Selected excerpt:
------------------------
Video by Lead
- Released: December 16, 2015
- Recorded: 2015
- Genre: Pop, hip hop
- Label: Pony Canyon DVD (PCBP-53134) Blu-ray (PCXP-50364)

Lead chronology
| Movies 4 (2015) | Lead Upturn 2015: Master Plan (2015) | Lead Upturn 2016: The Showcase (2016) |

= Lead Upturn 2015: Master Plan =

Lead Upturn 2015 〜Master Plan〜 (stylized as Lead Upturn 2015 〜MASTER PLAN〜) is the twelfth concert video released by the Japanese hip-hop group Lead. The video was released on December 16, 2015. It charted at #53 on the Oricon DVD charts and #57 on the Blu-ray charts.

Due to having no corresponding album, the group performed various songs from throughout their career, including "Night Deluxe" (2004) and "Love Magic" (2005).

==Information==
Lead Upturn 2015 〜Master Plan〜 is the twelfth concert video released by the Japanese hip-hop group Lead on December 16, 2015. It charted at #53 on the Oricon DVD charts and #57 on the Oricon Blu-ray charts, remaining on the charts for one week and two weeks, respectively.

The video was released on both DVD and Blu-ray, with each edition harboring different content. The bonus content on the DVDs featured their encore songs "Sunnyday" and "It's My Style", while the content on the Blu-ray featured the encore songs "It's My Style" and "Night Deluxe".

This would be their last tour to not have a corresponding studio album, whereas their following concert would correspond with their The Showcase album.
------------------------
Work instructions:
A. In the article on the Lead concert video, how many weeks did it stay on the Oricon Blu-ray charts?
B. Rewrite the paragraph beginning "The video was released on both DVD and Blu-ray" from the article on the Lead concert video as a short list.

Source data:
------------------------
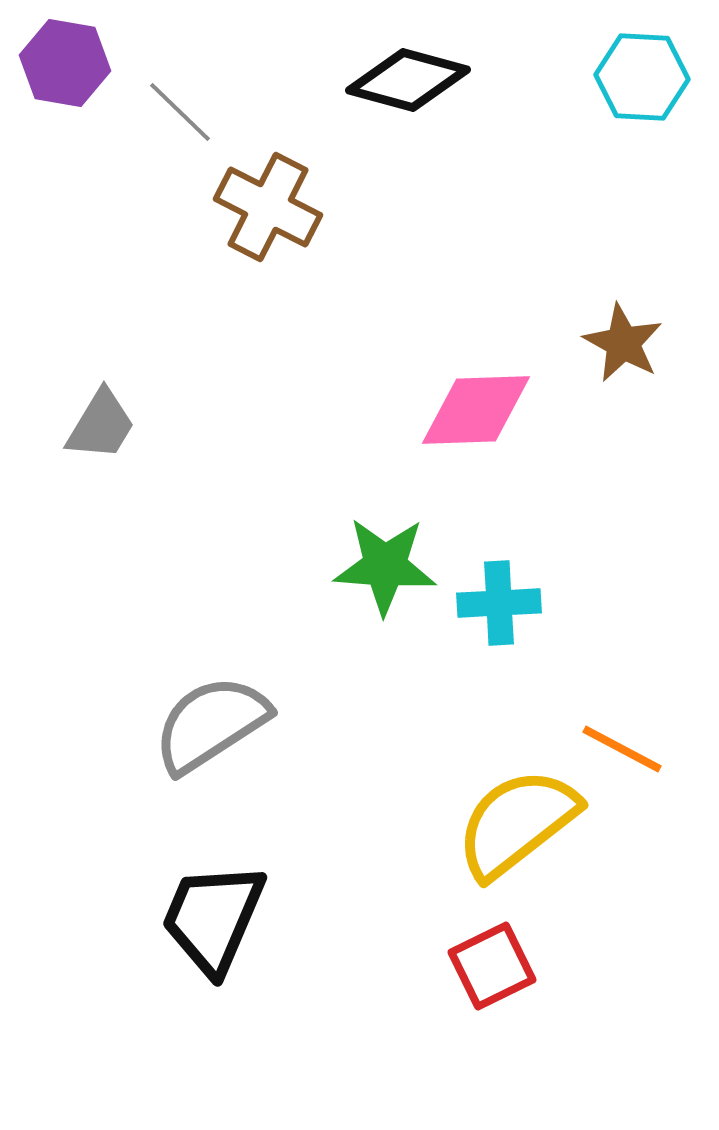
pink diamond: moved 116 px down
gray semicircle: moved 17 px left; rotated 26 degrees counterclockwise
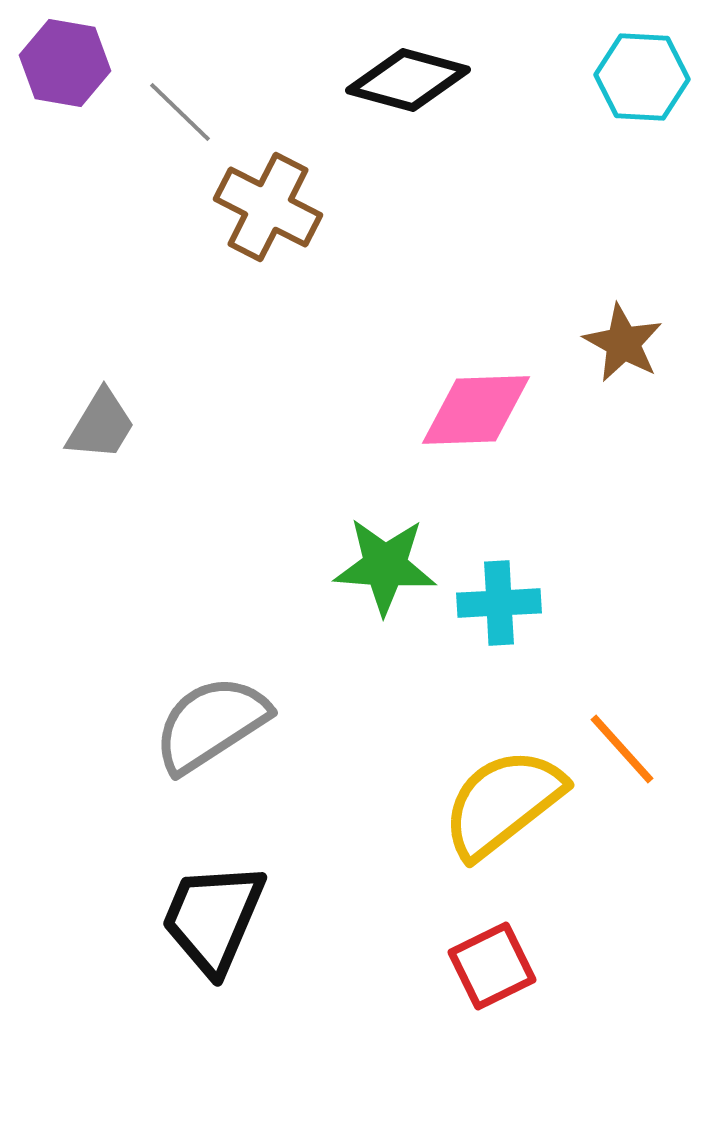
orange line: rotated 20 degrees clockwise
yellow semicircle: moved 14 px left, 20 px up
------------------------
Solutions for each task:
A. Two weeks.

B.
- Released on DVD and Blu-ray, each with different content
- DVD bonus content: encore songs "Sunnyday" and "It's My Style"
- Blu-ray bonus content: encore songs "It's My Style" and "Night Deluxe"